Que destino têm cartas, ainda que íntimas, mesmo que expressando o que, dentro da minudência do que relatam, são instantes captados à História, momentos surpreendidos à solidão?
«Há aproximadamente um ano, foi-me apresentada uma Senhora que possuía vinte e tantas cartas do escritor Wenceslau de Moraes.
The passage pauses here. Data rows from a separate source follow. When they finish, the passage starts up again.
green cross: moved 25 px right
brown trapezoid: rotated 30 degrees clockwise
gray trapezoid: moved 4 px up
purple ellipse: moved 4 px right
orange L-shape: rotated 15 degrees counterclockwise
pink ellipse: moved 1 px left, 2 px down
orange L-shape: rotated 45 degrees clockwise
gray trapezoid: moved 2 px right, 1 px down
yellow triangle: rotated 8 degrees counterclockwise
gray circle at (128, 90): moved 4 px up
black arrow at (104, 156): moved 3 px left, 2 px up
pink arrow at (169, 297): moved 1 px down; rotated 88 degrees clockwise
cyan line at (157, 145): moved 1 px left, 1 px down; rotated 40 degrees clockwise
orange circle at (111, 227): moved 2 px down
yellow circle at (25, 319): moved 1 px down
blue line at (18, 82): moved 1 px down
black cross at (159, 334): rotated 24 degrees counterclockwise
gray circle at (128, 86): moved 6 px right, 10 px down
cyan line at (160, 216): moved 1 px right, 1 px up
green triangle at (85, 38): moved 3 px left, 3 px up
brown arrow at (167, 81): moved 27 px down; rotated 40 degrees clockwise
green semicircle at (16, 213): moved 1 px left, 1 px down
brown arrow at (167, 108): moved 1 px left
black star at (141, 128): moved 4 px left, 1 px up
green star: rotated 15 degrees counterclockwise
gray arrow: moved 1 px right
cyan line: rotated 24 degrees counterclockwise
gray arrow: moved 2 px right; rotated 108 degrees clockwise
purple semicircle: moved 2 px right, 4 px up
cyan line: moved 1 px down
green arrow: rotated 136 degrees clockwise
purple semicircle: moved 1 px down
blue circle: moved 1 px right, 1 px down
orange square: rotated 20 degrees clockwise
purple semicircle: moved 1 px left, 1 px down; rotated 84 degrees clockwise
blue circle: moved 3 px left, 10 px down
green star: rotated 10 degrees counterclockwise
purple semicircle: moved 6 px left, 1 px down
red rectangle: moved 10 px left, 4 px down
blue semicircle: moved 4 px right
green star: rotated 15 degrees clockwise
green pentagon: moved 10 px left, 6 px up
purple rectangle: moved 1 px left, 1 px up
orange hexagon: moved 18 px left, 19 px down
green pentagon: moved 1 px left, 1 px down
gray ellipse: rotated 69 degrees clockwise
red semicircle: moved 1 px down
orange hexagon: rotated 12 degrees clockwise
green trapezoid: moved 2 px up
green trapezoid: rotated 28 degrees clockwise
Pretendia que eu lhas vendesse num dos meus leilões (...)», escreve, em jeito de «explicação», o antiquário Arnaldo Henriques de Oliveira [vejam-se resenhas bibliográficas suas, aqui],
Não acabariam vendidas a um qualquer coleccionador de valores transaccionáveis, encontrariam porto de abrigo num livro, editado pelo próprio em 1961, impresso nas Oficinas Gráficas da Sociedade de Papelaria, Lda., sita na Rua da Boavista, 375, no Porto.
São cartas a Polycarpo de Azevedo. oficial de Marinha como o remetente das missivas, ajudante de Campo de El-Rei D. Carlos e de D. Manuel, falecido na Quinta Solar do Arcipreste a 16 de Julho de 1929.
Li-as com o recato que exige quem se abeira do que foi o espaço privado de um exilado, que a tudo renunciou para se encontrar no Japão mas nunca perdido da Pátria e do seu funesto destino. E que direi do muito que se encontra quando se corta esta rocha vulcânica, xistosa, feita de placas sucessivas, feitas da convulsão telúrica do vulcão humano que é alma de homens excepcionais? Talvez transcrevendo este excerto que nos devolve da escrita o seu escritor.
«É muita verdade que, como diz, eu sou inadaptável ao século XX. Mas olhe que também o era ao século XIX. Eu nasci sem aptidões para a vida, vivi sempre numa meia demência que me afasta de ser feliz; e quando, na metade da existência, comecei a escrever para o público, ainda a má sorte me perseguiu.»